How Amazon Flex uses real-time analytics to deliver packages on time (ABD217)
Reducing the time to get actionable insights from data is important to all businesses and customers who employ batch data analytics tools are exploring the benefits of streaming analytics. Learn best practices to extend your architecture from data warehouses and databases to real-time solutions. Learn how to use Amazon Kinesis to get real-time data insights and integrate them with Amazon Aurora Amazon RDS Amazon Redshift and Amazon S3. The Amazon Flex team describes how they used streaming analytics in their Amazon Flex mobile app used by Amazon delivery drivers to deliver millions of packages each month on time. They discuss the architecture that enabled the move from a batch processing system to a real-time system overcoming the challenges of migrating existing batch data to streaming data and how to benefit from real-time analytics.

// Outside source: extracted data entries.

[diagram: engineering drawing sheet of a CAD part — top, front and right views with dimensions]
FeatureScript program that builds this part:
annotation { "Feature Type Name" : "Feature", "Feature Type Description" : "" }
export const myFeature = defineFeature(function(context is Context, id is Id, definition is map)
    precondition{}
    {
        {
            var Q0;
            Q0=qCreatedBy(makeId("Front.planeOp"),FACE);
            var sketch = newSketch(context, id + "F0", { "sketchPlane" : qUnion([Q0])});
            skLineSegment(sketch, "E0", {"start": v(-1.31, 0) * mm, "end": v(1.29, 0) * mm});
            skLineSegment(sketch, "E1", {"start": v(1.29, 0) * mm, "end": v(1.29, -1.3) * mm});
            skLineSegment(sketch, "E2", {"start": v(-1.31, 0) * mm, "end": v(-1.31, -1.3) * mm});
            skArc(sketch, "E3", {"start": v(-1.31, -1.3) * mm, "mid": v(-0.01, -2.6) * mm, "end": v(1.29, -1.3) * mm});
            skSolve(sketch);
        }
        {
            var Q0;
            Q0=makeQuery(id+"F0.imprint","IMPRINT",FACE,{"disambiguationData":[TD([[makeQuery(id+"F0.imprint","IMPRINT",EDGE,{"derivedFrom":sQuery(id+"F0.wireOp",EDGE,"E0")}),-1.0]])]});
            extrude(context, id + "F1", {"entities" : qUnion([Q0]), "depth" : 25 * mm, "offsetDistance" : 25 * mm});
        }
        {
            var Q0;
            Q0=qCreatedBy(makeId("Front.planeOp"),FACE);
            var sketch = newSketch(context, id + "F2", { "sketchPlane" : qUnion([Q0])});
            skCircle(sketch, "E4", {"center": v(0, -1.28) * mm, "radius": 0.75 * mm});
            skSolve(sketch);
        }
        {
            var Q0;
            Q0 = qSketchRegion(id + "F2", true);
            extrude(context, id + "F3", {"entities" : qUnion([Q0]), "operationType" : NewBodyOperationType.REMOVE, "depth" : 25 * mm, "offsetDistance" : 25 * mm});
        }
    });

Real-time streaming applications on AWS: Use cases and patterns (ABD203)
To win in the marketplace and provide differentiated customer experiences, businesses need to be able to use live data in real time to facilitate fast decision making. In this session, you learn common streaming data processing use cases and architectures. First, we give an overview of streaming data and AWS streaming data capabilities. Next, we look at a few customer examples and their real-time streaming applications. Finally, we walk through common architectures and design patterns of top streaming data use cases.
The AWS Streaming Data Solution for Amazon Kinesis provides AWS CloudFormation templates where data flows through producers, streaming storage, consumers, and destinations. To support multiple use cases and business needs, this solution offers four AWS CloudFormation templates. The templates are configured to apply best practices to monitor functionality using dashboards and alarms, and to secure data.